Megan’s bookish break:
Last summer, with the help of an amazing friend who is always on call with book recommendations, I read the fantasy trilogy Shades of Magic by V.E. Schwab. She knew I was going to devour these books. I grew up on this genre, living in magical worlds, but I hadn’t visited in a long time.
Diving into the parallel Londons and getting to know would-be-pirate Lila, and morally-conflicted Kell and the rest of Schwab’s brilliantly painted characters brought me back to a special kind of joy. It got me to go back to my reading roots and allowed me to fully escape into another time and place for a while without holding back.

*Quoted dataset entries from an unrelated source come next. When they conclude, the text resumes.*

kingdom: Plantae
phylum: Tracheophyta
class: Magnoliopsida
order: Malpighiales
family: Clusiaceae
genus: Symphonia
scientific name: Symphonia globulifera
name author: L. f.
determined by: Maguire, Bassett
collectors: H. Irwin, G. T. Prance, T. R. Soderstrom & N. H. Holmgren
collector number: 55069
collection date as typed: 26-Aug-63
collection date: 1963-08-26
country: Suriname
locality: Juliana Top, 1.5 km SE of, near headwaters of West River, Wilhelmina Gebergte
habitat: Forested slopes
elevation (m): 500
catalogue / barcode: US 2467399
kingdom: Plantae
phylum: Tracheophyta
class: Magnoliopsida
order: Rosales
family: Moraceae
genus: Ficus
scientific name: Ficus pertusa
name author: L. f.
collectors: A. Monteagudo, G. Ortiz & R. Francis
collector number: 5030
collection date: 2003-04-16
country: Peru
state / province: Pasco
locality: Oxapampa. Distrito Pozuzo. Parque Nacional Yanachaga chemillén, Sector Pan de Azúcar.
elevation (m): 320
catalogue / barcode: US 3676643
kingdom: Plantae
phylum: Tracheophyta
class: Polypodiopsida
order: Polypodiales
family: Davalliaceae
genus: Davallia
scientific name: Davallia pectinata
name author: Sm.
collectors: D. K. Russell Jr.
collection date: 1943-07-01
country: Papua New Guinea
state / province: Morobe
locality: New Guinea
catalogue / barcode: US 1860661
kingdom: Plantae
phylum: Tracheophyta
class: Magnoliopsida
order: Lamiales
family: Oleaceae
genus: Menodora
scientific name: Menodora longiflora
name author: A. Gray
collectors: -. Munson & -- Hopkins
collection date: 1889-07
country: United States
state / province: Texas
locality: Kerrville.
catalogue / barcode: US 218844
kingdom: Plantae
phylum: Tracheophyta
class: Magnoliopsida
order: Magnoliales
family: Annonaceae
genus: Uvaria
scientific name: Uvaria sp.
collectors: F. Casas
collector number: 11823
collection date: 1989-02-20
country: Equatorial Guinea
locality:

Apart from the beauty of the book itself, there is that specific bond you develop with a friend who gives you a book and lets you unapologetically text them scores of messages whenever something shocking or racy or hilarious happens. At those times, I felt acutely the significance of the books writers gift us and the friends who bring them to our attention.
Isabel’s Love Island getaway:
In June, most of my friends and I finished our undergrads. Soon after, a lot of them moved away. We went from being together in little Galway for four years, terminally involved in each other's lives, to being splintered across Europe. Only a couple of us remained here and we - the stragglers - found ourselves stuck for things to do, not knowing how to spend the long, bright evenings now that we could no longer bask in the act of simply being surrounded by company. Only one thing was capable of patching up our loneliness and bittersweet independence, and that was Love Island. Each night, we would rush home from our service industry jobs, stopping in Spar on the way to pick up an overpriced bottle of craft beer, and hop on the couch just in time to hear Virgin Media’s 9 pm answer to the Angelus: Ian Stirling saying “TONIGHT, ON LOVE ISLAND”. Being able to sit down for an hour every night to hear British twenty-somethings say the same thing over and over again, watching them lick their wine glasses so that their lipstick wouldn’t leave a mark, and wondering if any of them were having a sneaky cigarette off-camera released enough dopamine to numb the strangeness of that summer for me. This year, when I’ll have finished my MA and when even more of my friends will have left this town for good, I can’t wait to use the show as a coping mechanism all over again.